Excerpt provided ▸
▼

Singleton feels a strong connection to his family’s roots in Nicaragua. When Hurricanes Eta and Iota ravaged the island’s impoverished Atlantic Coast last fall, Singleton and his mother created a GoFund me page that raised $5,000 for displaced families in Puerto Caezas, just 40 miles north of his grandmother’s home.

“Seeing the smiles on the faces of the children at Christmas as they received their toys purchased with the donated funds gave me a sense of fulfillment that I will never forget,” he said.

Advocate for youth and children

Singleton, a native of Paterson, NJ, was a judicial intern with the family division of Bergen County Superior Court last fall.

“I have always had an interest in the welfare of children especially those who are under the guardianship of the state,” said Singleton. “Kids need protection. They need an opportunity to grow up, to be nurtured, and cared for. The internship opened my mind to the day-to-day operation of judicial chambers, and I conducted legal research, memorandum drafting, and order drafting for custody, divorce, and adoption matters.”

Advocate for justice

When Singleton was just 12 years old, his 27-year-old uncle was murdered. “We never found justice for him,” Singleton said. “I think about him all the time as I interact with families who lost a loved one. I know their pain and I want to help them.”

Singleton currently serves in the William C. Clifton, Sr. Clerkship Program in the Rhode Island Attorney General’s Office, where he hopes to learn more about how witnesses, specifically women and children, are supported in the wake of crimes. The 10-week clerkship program is named for William Clifton, Sr., the first African American Special Assistant Attorney General for Rhode Island who was later appointed to the Rhode Island District Court. Singleton is currently working in the criminal division’s child abuse unit and will work with the civil rights advocate doing research, writing memos and briefs, and going to court.

Advocate for students

A 2019 summa cum laude graduate of Rowan University in New Jersey, Singleton majored in political science with a concentration in race, class, & gender studies and public policy. He was an Achieving the Dream Scholar and received the Dr. Thomas E. Robinson University Leadership Medallion, the University Senate Diversity Award, and the Political Science & Economics Department Senior of Distinction Award.

▲

Information supplied ▸
▼

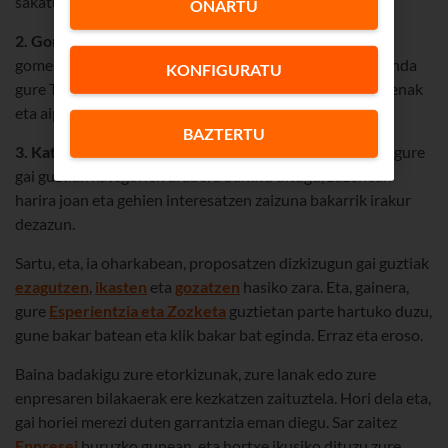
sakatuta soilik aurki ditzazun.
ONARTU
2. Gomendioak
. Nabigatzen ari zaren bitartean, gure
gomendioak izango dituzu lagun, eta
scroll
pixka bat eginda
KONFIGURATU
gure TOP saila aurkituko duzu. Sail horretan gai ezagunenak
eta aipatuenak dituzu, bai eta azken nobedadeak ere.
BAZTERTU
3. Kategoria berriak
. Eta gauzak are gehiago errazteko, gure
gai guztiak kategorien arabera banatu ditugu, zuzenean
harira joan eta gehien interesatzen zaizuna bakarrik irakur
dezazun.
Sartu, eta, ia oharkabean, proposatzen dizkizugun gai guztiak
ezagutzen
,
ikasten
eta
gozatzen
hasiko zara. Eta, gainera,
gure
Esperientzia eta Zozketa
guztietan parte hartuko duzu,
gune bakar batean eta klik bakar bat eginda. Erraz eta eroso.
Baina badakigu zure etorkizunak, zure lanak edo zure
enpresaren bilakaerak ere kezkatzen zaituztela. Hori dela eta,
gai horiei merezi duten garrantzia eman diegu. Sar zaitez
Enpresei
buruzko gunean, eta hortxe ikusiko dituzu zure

▲
▼

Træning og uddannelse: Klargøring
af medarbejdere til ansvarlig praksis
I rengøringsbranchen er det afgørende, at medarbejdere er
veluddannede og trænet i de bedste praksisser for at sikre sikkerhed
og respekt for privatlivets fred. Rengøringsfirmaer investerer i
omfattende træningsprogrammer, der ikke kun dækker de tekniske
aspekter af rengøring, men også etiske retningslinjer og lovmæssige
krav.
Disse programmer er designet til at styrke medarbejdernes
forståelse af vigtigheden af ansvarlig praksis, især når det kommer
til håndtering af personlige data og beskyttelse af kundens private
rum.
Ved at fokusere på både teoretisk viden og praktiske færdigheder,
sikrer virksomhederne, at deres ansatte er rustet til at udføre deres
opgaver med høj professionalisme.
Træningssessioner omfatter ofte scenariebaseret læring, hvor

▲
▼

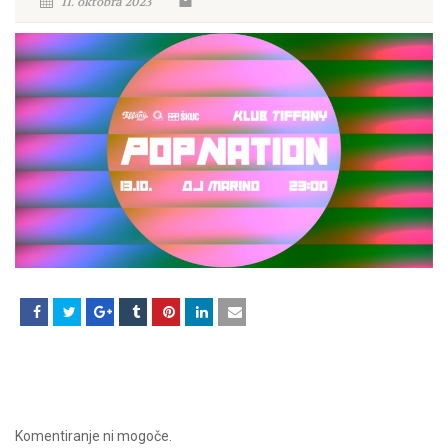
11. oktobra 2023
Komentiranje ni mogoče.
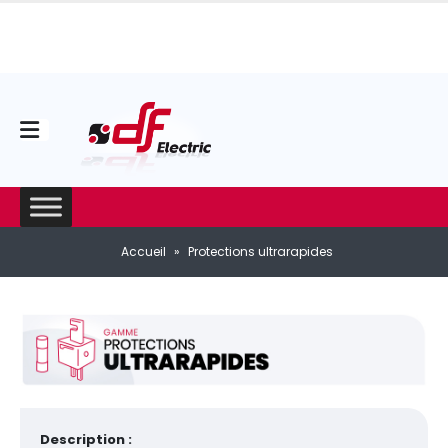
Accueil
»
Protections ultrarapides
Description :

▲

Instructions ▸
1. List the awards that the profile of Singleton says he received as a Rowan University student.
2. Carry on the profile of Singleton from the point where it stops.

Answers to the exercises ▸
1.
- Dr. Thomas E. Robinson University Leadership Medallion
- University Senate Diversity Award
- Political Science & Economics Department Senior of Distinction Award

2.
Singleton served on the university’s Foundation Board, as president of the Student Government Association, and as a student trustee on the university’s board of trustees. He was state vice chairman of the Higher Education Student Assistance Authority as a voting member of the board, representing New Jersey’s college population who received financial aid. He also co-founded the S.H.O.P. Food Pantry.

UMass Law experience

While Singleton has found law school challenging, he said this award makes him grateful for his hard work. He appreciates the support of Assistant Deans Daniel Fitzpatrick and John Quinn “who welcomed me and my family to UMass Law with open arms and showed me what it means to be a lawyer.” He also credits Professor Gina DeRossi for her support and for sparking his interest in family law.

At UMass Law, he was the 1L Student Bar Association representative, and is treasurer of the Black Law Students Association (BLSA) and IF/WHEN/HOW Law Students for Reproductive Justice.

BLSA has provided mentors and friendships that have enhanced Singleton’s UMass Law experience. Members offer advice, tips, and support along with his family. “I’m so glad to have them in my corner,” Singleton said.

“If you want to pursue public interest law and make a difference, UMass Law is the place to be,” Singleton said. “PILF is unique, and I would not be able to attend law school without it.”

As an attorney, Singleton plans to work in the public sector. “I want to use my education to seek justice for all underrepresented communities—women, children, people of color, and victims of crime.”